Decided on June 11, 2009
Supreme Court, Kings County

The People of the State of New York

against

Arye Weiner, Defendant.



340-07



Attorney for the People:

ADA Vivian Cedeno

Office of District Attorney, Kings County

350 Jay Street

Brooklyn, NY 11201

(718)-250-2000

Attorney for the Defendant:

Edward Kratt, Esq.

350 Broadway, Room 1202

New York, NY 10013

(212)-941-1277

Matthew J. D'Emic, J.



On February 20, 2007, defendant was arraigned on this indictment and entered a plea of not guilty to assaulting his wife and violating an order of protection issued against him. At the time, Mr. Weiner had checked himself into a treatment facility for addiction to alcohol and prescription drugs. He asked to be evaluated for diversion from the Brooklyn Domestic Violence Court to the Brooklyn Mental Health Court. The People consented to the evaluation, which was done by a psychiatrist and a social worker. Both professionals determined that the defendant was eligible for the mental health court. At that point, the court's clinical team developed a treatment plan for the defendant, and his attorney and the assistant district attorney negotiated a plea agreement with alternative sentences depending upon Mr. Weiner's success or failure in complying with this court's treatment mandate.

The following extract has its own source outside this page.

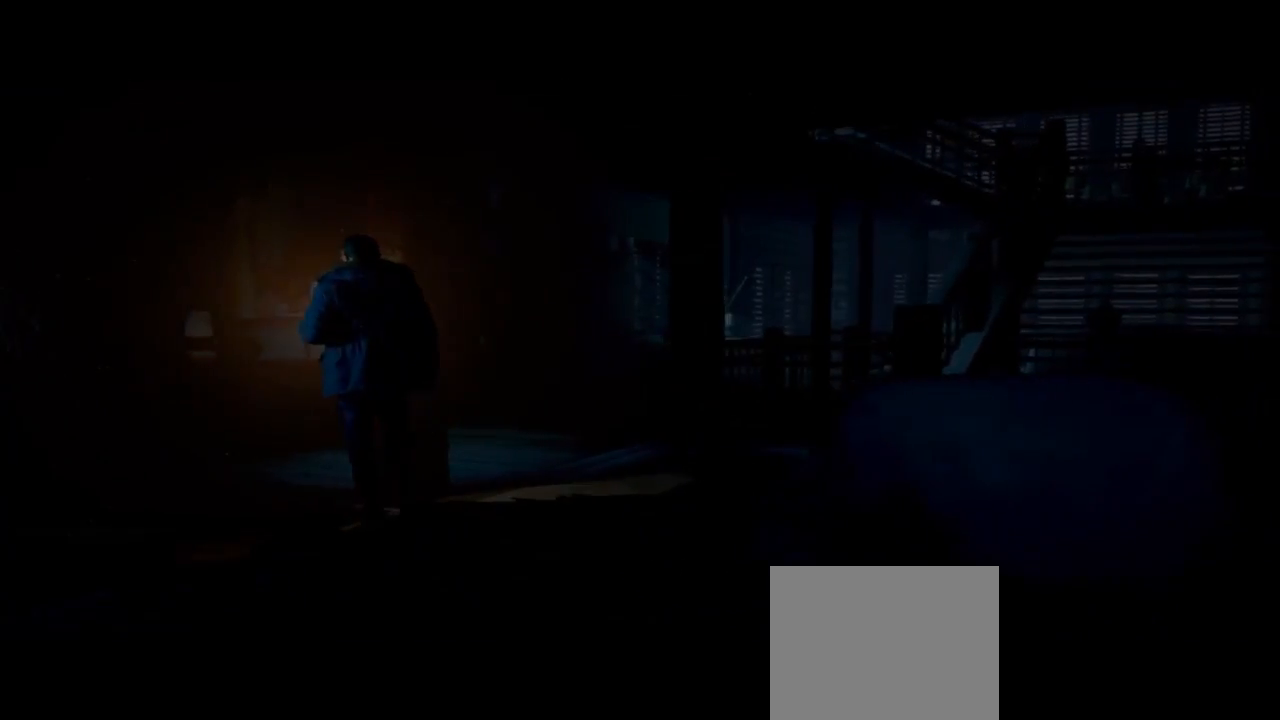
{"buttons": [], "left_stick": "up-left", "right_stick": "center", "events": []}
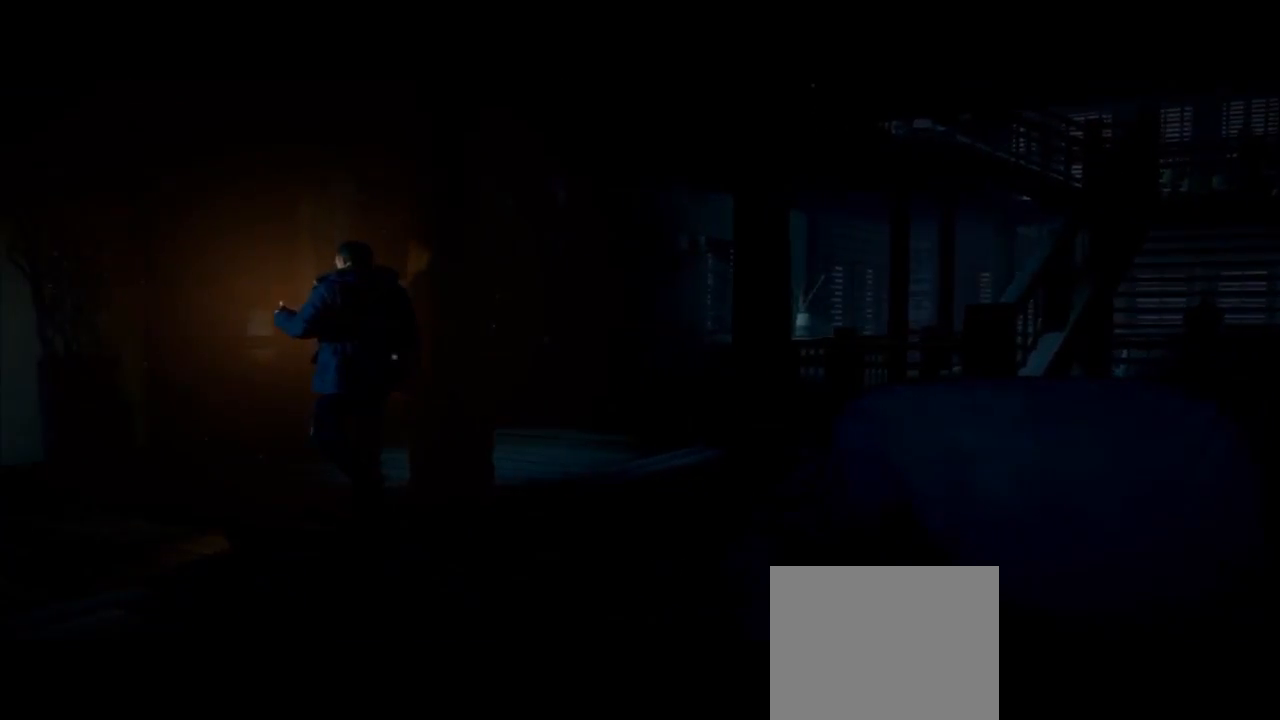
{"buttons": [], "left_stick": "up-left", "right_stick": "center", "events": []}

On May 22, 2007, the defendant, with his attorney present, pled guilty to Assault in the Second Degree, Criminal Contempt in the First Degree and Criminal Contempt in the Second Degree. It was agreed that upon successful completion of defendant's treatment mandate both felony pleas would be vacated and Mr. Weiner would receive a sentence of probation. However, in the event of failure, the agreement was a sentence of seven years. [*2]

Defendant now moves pursuant to Criminal Procedure Law §220.60 (3) to withdraw his guilty plea, claiming that he was "under the influence of narcotics and a substantial impairment of my mental facilities, which rendered me totally unable of understanding the true nature of the proceedings and the specific terms of the plea bargain...". Defendant bolsters this claim with a positive toxicology for opiates administered on the day of the plea by the court's clinical personnel.

The motion is denied.

The determination of whether to allow the withdrawal of a guilty plea rests with the discretion of the trial court (People v Babcock, 304 AD2d 912) and, in general, courts view guilty pleas as the end of a criminal case and not an invitation to further litigation (People v Taylor, 65 NY2d 1). To warrant withdrawal the court must be convinced that the guilty plea was not entered into voluntarily, knowingly and intelligently (People v Alexander, 97 NY2d 482).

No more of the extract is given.